_Exercise prompt_
Would you please copy the part of the material below that opens with the line containing "hfov_deg: 58.9" and closes with the line containing "focal_mm: 6.76"? Copy it exactly, and only it.

::::::::

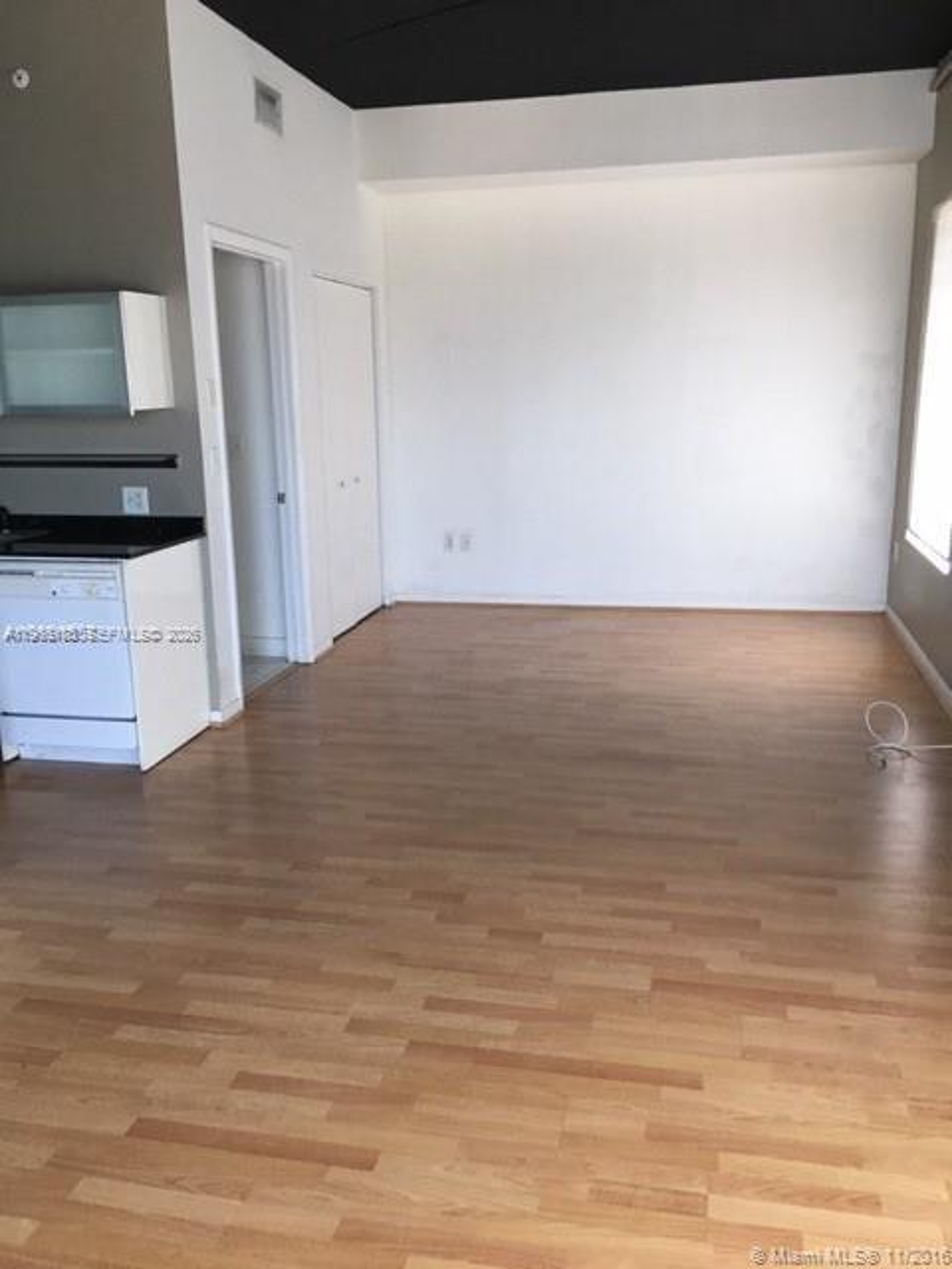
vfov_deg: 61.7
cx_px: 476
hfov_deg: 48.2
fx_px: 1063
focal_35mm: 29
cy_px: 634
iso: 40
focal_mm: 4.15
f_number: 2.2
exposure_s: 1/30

::::::::

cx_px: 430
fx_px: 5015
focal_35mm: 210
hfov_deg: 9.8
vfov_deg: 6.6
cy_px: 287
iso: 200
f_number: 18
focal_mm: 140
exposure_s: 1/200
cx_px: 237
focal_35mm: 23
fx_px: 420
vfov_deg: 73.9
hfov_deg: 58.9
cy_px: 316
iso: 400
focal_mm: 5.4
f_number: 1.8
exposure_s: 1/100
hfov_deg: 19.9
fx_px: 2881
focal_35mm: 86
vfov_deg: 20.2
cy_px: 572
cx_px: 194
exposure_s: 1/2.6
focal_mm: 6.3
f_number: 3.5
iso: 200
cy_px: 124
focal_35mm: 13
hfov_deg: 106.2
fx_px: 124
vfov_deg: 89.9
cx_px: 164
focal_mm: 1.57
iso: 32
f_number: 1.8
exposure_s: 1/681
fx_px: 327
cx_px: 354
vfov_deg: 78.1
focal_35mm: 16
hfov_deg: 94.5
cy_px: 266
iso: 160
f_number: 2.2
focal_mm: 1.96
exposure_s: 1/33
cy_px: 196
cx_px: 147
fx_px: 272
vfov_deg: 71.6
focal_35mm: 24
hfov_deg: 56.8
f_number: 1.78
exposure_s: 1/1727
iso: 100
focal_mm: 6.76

::::::::

_The completed task_
hfov_deg: 58.9
cy_px: 316
iso: 400
focal_mm: 5.4
f_number: 1.8
exposure_s: 1/100
hfov_deg: 19.9
fx_px: 2881
focal_35mm: 86
vfov_deg: 20.2
cy_px: 572
cx_px: 194
exposure_s: 1/2.6
focal_mm: 6.3
f_number: 3.5
iso: 200
cy_px: 124
focal_35mm: 13
hfov_deg: 106.2
fx_px: 124
vfov_deg: 89.9
cx_px: 164
focal_mm: 1.57
iso: 32
f_number: 1.8
exposure_s: 1/681
fx_px: 327
cx_px: 354
vfov_deg: 78.1
focal_35mm: 16
hfov_deg: 94.5
cy_px: 266
iso: 160
f_number: 2.2
focal_mm: 1.96
exposure_s: 1/33
cy_px: 196
cx_px: 147
fx_px: 272
vfov_deg: 71.6
focal_35mm: 24
hfov_deg: 56.8
f_number: 1.78
exposure_s: 1/1727
iso: 100
focal_mm: 6.76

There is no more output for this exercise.